Contributed by Desiree


When done in prone, this activity provides core strengthening, upper body strengthening, and proprioceptive input.


Construction Paper, Crayons, Markers, Masking Tape , Pen, Scissors


Bilateral Hand Use (?)The use of both hands simultaneously, in a controlled manner, to perform an activity (i.e. clapping hands, using your one hand to hold a pencil while the other is used to stabilize the paper). , Core Strengthening (?)Strengthening of the muscles that work on stabilizing the entire body. Some of these muscles include the abdominal muscles, pelvic muscles, low-mid back muscles, and the hip muscles., Crossing Midline, Cutting, Fine Motor Control, Head/Neck Extension, Motor Planning, Proprioception , Sensory Processing, Shoulder Strength, Social Interaction, Upper Body Strength, and Visual Motor


Help the child cut 4 equal pieces of masking tape. Each piece should be about 3 feet long.

Use the masking tape pieces to make a large tic tac toe board on the floor.

Use the construction paper to cut shapes (each player should have his own shape). You will need 5 pieces of each shape. Let the child help you with cutting of the shapes.

If working on writing skills, each player can write his name on his shapes.
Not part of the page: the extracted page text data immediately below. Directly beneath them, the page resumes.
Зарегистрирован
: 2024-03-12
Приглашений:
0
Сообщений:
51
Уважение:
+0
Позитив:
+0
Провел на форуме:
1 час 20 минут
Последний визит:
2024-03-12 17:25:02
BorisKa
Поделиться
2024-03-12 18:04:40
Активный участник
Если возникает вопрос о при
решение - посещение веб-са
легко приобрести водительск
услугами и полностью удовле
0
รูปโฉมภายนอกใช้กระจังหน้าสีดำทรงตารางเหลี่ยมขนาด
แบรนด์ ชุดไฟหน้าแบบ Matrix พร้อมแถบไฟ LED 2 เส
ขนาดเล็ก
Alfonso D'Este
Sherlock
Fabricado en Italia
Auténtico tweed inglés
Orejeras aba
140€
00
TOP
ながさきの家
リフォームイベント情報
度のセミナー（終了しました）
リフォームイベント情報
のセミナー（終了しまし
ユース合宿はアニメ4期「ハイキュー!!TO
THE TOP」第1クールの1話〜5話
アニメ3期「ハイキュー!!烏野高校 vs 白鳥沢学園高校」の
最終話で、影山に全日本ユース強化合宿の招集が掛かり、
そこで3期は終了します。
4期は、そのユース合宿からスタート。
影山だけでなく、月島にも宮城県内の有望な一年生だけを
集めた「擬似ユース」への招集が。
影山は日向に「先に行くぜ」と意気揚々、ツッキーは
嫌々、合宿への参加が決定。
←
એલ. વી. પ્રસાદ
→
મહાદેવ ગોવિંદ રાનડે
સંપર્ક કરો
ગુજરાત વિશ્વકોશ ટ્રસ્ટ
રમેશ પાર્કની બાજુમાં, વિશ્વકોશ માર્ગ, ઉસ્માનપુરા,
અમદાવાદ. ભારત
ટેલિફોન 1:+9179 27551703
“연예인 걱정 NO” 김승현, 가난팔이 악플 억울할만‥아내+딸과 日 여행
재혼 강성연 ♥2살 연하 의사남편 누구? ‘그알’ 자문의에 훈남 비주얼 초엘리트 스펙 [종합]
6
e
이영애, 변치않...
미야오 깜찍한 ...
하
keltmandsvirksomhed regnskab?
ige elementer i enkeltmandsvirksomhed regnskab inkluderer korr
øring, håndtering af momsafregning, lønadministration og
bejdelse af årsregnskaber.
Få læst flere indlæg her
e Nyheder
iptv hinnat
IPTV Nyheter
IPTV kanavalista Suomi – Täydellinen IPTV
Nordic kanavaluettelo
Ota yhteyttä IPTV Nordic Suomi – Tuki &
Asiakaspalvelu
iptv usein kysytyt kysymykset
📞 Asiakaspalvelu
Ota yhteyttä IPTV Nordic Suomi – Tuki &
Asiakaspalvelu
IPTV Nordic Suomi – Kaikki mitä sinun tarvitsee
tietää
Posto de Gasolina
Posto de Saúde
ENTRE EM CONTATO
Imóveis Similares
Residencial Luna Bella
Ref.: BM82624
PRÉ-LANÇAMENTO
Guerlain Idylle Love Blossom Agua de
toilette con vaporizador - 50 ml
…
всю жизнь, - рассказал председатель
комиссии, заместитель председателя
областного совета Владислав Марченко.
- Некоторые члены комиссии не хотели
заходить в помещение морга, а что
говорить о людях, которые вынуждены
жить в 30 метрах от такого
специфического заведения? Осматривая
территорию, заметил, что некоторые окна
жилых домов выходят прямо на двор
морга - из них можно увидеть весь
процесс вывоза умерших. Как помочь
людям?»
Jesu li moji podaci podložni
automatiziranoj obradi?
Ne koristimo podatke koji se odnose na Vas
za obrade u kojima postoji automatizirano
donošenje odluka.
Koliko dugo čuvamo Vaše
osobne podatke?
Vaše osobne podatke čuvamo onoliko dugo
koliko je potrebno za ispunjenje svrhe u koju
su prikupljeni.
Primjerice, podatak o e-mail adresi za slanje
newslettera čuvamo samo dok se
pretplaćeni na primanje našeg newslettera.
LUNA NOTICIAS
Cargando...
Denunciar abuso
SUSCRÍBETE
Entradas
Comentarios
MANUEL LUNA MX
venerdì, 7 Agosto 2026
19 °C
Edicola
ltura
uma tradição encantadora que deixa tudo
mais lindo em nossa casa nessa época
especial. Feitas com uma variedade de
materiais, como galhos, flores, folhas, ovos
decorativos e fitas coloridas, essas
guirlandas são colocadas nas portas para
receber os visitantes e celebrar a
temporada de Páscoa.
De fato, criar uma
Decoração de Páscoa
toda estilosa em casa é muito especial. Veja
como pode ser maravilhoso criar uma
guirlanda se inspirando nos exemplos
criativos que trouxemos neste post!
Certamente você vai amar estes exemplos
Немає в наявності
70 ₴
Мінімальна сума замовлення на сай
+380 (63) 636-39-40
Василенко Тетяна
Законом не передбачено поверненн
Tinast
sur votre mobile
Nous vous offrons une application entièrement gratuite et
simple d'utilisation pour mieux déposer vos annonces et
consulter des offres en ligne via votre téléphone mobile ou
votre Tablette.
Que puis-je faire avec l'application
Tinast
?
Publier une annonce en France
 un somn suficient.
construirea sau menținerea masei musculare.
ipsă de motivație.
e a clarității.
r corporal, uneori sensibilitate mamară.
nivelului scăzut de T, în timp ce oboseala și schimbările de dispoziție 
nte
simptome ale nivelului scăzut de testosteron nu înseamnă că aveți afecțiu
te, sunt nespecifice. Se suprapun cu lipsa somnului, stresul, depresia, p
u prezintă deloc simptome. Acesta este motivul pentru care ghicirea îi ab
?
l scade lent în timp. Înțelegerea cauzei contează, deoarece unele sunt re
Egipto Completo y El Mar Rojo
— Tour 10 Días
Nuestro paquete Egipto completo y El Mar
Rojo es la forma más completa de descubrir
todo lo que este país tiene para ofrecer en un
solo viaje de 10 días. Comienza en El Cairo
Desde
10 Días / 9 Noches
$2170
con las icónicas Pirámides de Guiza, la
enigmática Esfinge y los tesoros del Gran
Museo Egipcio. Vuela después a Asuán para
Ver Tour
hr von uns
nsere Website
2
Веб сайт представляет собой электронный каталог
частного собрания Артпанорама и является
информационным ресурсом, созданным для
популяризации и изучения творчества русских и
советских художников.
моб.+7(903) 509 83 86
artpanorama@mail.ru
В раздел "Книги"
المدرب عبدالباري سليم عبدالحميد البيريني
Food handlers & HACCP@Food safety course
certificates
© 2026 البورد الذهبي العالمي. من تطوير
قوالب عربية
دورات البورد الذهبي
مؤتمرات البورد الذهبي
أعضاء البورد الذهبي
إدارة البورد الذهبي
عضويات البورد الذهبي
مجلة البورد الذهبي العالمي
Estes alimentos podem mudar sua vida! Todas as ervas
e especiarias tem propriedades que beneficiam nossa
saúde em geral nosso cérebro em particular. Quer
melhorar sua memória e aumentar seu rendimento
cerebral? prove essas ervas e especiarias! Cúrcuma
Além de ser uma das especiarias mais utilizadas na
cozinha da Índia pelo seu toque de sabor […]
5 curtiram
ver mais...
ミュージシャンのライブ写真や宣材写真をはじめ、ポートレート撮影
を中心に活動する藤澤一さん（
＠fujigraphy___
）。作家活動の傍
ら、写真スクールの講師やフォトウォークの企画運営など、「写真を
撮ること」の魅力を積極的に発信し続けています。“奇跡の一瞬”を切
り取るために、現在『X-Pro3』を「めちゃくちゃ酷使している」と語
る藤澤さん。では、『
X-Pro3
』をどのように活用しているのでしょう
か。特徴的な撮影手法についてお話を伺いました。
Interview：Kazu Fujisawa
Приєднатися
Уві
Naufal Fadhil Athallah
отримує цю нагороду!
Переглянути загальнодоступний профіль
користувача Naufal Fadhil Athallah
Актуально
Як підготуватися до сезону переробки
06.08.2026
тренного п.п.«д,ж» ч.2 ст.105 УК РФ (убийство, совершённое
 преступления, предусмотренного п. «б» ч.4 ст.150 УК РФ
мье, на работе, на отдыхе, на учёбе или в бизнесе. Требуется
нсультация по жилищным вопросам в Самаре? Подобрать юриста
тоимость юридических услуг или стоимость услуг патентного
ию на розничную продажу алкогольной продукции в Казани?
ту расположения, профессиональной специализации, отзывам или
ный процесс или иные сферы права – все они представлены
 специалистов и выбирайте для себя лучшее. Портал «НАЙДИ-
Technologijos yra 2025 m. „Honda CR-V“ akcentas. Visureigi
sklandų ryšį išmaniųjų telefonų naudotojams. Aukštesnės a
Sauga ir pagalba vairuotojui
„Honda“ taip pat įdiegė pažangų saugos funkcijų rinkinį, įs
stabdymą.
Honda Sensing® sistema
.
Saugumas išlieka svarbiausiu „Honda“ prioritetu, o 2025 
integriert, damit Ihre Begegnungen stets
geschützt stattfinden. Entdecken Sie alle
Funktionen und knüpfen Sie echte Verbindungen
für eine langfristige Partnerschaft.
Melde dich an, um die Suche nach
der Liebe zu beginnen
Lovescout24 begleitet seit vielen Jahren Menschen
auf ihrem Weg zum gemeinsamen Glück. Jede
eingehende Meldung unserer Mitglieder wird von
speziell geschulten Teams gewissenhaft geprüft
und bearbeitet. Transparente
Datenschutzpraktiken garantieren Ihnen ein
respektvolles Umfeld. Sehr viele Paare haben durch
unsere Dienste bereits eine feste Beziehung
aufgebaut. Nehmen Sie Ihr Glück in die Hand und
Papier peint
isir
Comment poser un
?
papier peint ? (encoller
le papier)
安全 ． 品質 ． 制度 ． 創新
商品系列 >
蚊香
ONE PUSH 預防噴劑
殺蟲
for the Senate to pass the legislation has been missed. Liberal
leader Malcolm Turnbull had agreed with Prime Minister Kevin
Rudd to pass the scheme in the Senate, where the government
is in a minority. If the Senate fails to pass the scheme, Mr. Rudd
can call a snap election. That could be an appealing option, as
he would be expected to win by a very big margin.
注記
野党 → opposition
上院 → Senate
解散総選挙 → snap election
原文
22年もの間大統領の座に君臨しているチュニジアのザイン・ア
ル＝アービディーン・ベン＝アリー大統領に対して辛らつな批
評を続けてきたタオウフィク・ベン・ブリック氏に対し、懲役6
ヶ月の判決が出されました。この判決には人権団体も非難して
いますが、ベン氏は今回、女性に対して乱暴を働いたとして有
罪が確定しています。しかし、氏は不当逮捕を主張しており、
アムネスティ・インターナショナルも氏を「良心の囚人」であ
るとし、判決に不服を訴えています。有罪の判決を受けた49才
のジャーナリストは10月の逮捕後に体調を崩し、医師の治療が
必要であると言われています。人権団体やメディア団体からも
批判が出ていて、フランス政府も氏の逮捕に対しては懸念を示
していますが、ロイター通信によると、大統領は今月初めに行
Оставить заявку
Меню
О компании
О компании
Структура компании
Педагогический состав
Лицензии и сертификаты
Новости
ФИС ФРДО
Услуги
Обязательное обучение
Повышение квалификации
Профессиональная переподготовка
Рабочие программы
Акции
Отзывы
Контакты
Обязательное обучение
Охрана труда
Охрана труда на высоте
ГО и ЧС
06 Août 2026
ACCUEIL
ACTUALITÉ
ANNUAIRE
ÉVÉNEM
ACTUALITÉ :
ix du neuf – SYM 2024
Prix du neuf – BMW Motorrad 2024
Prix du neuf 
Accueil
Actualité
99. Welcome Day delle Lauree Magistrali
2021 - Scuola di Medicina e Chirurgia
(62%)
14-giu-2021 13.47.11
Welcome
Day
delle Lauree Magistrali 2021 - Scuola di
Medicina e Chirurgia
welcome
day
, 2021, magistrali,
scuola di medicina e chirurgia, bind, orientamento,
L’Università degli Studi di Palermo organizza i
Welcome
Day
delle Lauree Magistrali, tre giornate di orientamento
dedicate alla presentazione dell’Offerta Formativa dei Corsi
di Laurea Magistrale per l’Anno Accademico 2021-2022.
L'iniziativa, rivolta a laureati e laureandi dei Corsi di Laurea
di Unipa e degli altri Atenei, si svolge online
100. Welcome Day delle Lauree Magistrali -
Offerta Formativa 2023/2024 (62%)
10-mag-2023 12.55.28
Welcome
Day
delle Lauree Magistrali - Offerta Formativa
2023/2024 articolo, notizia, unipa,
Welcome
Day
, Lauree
Instruct the child to lay prone next to the tic tac toe board.

Using the pieces you cut, play the tic tac toe game by placing the pieces while keeping your body prone and reaching with your arms out to place the pieces on the board (i.e. crossing midline).

For grading: instead of writing your name on each shape, you can write your initials or any other word as appropriate.